该说不说的,有的人天生就是吃这碗饭的料,李存宁在兵法的造诣上让袁庭之都觉得惊讶,而李存孝在学功夫方面的天赋,也是他这辈子见到为数不多的天才,小哥俩算是各有所长,这可把袁庭之美坏了,自己毕生研究出来的兵法现在算是后继有人了。
“这俩臭小子,现在是没法管了。”谢灵韵笑着说道:“除了朝歌能对付他们,我是一点办法也没有了。
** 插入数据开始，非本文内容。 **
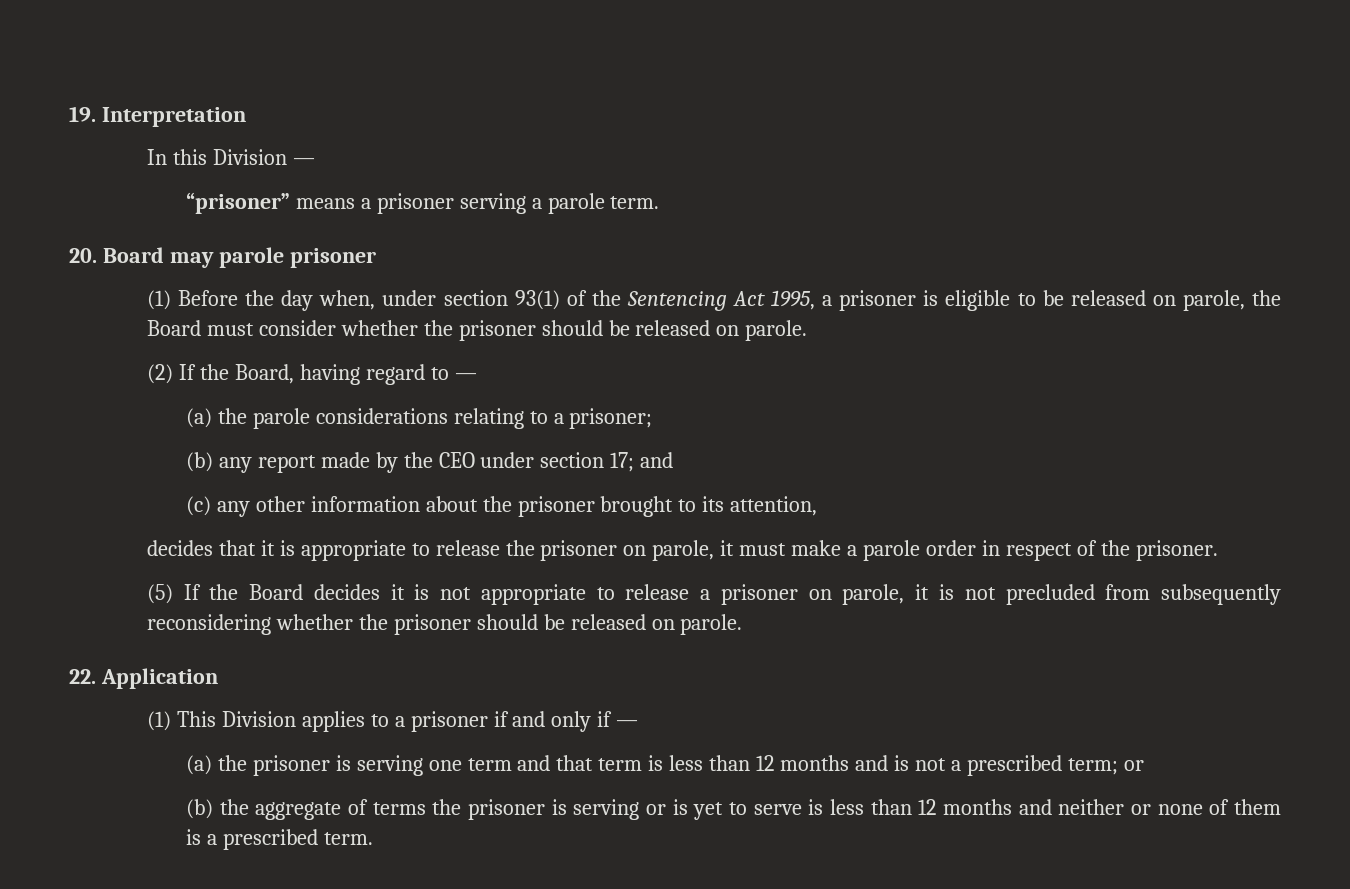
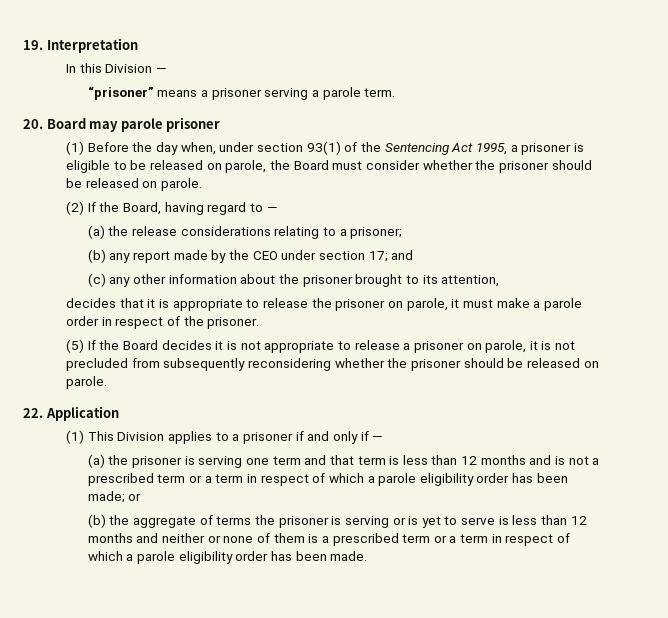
[252,408,310,429] parole -> [132,226,178,236] release
[1067,758,1118,775] term; -> [157,473,568,486] [87,491,125,503] term or a term in respect of which a parole eligibility order has been made;
[323,832,373,845] term. -> [402,533,571,546] [87,551,368,564] term or a term in respect of which a parole eligibility order has been made.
”
“正是贪玩的年纪。”周静姝说道:“我看小哥俩的礼仪什么的,学的也不错啊!又跟着袁大将军学了兵法和功夫,多好啊!”
“前段时间你跟我说的请大儒的事,这件事还得拜托你家朝歌才行。”谢灵韵说道:“南疆有一位大儒,据说和李家朝歌的关系不错,若是能把他请来教孩子学问,那就肯定错不了了。”
“南疆的大儒?”谢灵韵疑惑道:“你说的不会是曾永德曾先生吧!”
“可不就是他嘛!”谢灵韵说道:“之前朝歌从南疆回来的时候和你大哥提过他,说了不少这位老先生的好话,我想着能不能让朝歌把人请到凉州来。”
“那等四江之战结束之后,我给他去一封信。”周静姝想了想说道。